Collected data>
::::::::::

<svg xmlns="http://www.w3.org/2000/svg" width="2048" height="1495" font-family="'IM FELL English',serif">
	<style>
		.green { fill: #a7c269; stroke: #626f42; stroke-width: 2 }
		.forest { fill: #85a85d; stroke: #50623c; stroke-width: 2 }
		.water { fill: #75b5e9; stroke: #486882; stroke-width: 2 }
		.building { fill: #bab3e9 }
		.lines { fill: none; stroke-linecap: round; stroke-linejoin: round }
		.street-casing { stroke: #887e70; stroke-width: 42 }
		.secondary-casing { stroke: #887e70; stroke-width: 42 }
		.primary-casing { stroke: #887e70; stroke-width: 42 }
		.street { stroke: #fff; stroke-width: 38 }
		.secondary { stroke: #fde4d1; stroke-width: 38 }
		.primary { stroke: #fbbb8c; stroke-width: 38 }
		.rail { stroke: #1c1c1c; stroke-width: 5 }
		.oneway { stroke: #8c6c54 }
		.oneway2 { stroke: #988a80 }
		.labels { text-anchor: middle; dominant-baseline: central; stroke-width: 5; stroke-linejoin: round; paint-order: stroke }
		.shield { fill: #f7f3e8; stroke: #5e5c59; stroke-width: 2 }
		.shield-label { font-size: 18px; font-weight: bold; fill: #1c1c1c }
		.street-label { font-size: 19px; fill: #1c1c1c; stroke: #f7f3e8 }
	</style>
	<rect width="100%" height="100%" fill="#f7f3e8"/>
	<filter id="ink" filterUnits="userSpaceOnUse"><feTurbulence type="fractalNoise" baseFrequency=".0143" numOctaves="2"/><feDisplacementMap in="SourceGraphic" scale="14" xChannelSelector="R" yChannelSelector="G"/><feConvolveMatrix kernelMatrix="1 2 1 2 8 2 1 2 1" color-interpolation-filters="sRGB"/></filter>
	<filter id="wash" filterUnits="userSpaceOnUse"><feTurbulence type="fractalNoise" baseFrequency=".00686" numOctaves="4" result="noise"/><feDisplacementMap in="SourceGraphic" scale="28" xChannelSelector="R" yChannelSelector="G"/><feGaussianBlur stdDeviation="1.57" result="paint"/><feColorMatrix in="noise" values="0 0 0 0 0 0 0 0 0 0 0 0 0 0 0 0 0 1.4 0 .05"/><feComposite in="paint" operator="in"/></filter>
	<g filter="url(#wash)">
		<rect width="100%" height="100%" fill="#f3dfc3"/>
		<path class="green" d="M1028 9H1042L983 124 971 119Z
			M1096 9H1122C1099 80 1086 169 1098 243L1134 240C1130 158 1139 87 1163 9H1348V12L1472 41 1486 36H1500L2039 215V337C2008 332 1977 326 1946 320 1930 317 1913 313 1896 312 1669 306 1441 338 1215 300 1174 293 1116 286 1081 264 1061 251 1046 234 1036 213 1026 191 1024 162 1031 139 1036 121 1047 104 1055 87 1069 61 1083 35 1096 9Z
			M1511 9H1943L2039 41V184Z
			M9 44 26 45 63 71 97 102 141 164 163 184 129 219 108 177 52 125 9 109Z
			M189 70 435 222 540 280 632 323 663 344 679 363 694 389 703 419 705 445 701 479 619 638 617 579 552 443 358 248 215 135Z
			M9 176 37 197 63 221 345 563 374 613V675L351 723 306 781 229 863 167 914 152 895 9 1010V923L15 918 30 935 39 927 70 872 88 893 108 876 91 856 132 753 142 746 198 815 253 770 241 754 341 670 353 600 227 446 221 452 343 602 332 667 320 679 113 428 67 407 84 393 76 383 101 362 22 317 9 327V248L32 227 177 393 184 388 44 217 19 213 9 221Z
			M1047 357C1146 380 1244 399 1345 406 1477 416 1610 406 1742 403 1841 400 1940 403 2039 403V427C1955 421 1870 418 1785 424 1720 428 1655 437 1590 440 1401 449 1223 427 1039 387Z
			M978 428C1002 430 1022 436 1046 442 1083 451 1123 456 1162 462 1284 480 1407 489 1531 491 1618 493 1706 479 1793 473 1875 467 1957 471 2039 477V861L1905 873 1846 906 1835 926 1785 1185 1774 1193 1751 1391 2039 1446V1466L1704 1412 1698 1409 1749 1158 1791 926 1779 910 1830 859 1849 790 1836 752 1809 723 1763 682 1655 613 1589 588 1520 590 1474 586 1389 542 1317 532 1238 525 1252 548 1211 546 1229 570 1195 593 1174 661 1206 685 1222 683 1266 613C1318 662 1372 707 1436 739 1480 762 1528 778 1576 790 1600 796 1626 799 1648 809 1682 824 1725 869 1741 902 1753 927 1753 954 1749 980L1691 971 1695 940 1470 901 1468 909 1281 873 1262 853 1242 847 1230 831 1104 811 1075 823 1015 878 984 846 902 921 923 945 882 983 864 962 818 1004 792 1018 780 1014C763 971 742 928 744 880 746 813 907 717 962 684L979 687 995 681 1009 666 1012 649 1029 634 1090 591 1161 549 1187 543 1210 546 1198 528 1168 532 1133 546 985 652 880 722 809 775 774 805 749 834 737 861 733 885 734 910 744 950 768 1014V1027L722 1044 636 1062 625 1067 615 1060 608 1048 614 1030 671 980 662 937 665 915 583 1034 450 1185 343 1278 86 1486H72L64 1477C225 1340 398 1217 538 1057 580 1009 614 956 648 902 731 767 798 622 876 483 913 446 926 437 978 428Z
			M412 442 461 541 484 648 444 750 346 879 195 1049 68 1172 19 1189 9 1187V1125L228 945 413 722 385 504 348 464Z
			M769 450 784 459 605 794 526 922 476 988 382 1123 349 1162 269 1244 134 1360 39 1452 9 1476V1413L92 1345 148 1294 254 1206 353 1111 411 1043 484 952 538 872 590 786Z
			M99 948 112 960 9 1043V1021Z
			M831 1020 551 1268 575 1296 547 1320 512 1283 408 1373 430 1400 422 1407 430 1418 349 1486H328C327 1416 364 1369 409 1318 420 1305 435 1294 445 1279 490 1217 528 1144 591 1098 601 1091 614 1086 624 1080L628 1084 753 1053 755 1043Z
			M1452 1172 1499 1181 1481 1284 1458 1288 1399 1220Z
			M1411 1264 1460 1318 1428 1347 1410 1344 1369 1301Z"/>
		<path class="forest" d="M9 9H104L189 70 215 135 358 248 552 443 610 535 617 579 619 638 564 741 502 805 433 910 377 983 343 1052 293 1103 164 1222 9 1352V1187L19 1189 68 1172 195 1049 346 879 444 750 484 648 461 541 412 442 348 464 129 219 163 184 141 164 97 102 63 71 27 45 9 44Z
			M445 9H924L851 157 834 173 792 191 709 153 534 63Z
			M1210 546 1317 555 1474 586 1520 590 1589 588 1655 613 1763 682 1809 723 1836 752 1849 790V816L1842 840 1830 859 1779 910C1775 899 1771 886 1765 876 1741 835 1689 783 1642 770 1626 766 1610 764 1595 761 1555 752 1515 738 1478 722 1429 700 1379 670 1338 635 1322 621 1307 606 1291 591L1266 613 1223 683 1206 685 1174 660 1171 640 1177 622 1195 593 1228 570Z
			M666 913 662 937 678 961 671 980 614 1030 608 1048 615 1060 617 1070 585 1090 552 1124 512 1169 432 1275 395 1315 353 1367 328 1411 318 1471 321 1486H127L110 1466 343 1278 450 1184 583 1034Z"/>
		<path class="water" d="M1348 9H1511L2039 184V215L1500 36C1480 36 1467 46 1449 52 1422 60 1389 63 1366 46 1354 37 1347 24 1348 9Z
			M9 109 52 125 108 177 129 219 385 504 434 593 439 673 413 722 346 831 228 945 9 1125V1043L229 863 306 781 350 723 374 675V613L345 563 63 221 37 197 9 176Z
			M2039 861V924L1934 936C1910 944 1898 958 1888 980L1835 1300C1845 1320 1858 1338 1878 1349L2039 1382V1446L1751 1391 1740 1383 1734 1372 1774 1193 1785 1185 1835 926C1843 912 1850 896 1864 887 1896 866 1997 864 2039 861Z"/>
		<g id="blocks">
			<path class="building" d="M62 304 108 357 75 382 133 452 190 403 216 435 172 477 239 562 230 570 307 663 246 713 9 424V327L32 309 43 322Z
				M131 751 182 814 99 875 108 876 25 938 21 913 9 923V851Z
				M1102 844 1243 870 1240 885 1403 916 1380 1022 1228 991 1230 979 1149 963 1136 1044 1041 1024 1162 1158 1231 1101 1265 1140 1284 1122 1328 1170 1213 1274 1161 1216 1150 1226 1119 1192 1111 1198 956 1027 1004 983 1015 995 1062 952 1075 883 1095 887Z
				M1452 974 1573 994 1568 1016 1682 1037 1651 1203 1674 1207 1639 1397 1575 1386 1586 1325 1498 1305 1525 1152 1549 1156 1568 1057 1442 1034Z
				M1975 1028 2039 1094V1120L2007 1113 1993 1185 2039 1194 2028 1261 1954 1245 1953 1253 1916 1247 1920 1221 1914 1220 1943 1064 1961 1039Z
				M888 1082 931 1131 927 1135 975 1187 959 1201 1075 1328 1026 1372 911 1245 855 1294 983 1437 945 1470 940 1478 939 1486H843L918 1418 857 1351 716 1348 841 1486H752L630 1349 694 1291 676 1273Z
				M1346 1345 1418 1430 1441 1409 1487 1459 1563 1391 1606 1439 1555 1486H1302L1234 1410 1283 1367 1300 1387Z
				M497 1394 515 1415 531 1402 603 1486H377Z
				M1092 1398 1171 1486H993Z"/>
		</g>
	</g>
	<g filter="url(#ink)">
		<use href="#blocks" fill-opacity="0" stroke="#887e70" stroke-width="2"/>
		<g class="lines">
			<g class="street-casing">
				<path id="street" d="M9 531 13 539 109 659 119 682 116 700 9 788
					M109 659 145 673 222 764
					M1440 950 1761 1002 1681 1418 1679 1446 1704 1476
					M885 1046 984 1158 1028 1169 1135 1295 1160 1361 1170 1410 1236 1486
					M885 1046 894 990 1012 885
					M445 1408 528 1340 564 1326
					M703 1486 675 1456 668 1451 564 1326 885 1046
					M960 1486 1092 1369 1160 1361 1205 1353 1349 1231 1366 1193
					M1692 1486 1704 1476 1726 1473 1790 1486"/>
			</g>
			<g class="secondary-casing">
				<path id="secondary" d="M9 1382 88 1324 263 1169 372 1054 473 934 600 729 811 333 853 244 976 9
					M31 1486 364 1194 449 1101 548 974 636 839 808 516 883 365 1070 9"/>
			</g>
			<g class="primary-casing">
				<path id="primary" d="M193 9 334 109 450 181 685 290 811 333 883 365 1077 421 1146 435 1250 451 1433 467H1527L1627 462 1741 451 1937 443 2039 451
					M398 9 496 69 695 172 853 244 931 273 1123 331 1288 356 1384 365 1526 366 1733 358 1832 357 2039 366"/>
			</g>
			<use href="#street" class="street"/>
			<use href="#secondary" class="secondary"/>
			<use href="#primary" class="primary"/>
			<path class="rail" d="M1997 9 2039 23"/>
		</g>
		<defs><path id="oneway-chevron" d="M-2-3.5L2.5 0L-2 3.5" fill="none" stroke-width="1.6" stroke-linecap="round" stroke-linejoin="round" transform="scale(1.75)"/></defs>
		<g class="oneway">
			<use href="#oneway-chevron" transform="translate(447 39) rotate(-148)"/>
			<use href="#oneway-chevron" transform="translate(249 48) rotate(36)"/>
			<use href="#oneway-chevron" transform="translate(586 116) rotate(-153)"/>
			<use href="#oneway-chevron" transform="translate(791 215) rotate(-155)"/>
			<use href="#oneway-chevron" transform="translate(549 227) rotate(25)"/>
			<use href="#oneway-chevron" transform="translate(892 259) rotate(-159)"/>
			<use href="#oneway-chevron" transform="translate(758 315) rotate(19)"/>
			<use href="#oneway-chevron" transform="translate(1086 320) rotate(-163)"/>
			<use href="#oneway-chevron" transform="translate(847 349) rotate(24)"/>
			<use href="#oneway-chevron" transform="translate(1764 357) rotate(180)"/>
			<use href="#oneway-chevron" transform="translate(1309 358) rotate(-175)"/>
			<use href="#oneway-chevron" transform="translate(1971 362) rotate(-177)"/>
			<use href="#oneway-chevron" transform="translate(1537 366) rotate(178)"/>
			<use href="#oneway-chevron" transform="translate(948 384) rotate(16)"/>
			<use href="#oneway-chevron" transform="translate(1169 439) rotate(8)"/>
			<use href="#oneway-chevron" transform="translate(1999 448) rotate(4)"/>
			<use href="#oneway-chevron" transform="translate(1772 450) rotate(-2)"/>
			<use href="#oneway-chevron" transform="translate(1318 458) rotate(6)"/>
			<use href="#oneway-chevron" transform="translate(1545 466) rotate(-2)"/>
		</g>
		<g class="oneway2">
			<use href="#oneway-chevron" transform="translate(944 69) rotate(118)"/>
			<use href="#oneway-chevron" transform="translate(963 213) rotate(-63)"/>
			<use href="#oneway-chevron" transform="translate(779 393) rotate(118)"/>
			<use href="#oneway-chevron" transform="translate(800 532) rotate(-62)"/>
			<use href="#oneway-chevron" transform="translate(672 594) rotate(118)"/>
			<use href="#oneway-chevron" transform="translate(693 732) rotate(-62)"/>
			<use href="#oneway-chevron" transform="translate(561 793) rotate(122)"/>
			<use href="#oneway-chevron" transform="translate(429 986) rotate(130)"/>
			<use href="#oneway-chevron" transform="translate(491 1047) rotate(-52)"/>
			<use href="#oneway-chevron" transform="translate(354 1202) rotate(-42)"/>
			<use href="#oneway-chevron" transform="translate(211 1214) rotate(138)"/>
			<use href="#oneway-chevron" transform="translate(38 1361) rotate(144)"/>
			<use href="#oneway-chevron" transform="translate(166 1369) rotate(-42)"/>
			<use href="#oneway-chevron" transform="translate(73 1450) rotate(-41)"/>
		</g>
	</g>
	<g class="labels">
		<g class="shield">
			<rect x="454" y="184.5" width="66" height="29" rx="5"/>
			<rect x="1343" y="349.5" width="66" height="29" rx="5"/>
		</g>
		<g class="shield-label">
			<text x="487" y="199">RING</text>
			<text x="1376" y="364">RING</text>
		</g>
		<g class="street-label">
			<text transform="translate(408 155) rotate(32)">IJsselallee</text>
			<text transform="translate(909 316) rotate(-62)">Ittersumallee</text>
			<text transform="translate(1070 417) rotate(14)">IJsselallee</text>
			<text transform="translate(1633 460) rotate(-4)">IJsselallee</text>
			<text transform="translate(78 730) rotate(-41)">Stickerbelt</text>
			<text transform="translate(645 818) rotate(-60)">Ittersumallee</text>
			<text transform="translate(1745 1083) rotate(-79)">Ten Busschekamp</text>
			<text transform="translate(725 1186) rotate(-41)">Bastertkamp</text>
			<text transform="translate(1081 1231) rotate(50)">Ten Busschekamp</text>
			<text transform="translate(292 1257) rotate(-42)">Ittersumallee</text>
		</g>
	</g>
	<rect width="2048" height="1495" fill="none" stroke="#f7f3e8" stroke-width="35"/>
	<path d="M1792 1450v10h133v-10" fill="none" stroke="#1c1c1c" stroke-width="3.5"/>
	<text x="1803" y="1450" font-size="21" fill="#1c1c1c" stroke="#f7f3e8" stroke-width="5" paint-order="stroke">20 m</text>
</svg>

::::::::::

The task> From the records above, pull every line that carries the word "lines".

Solution for this problem>
		.lines { fill: none; stroke-linecap: round; stroke-linejoin: round }
		<g class="lines">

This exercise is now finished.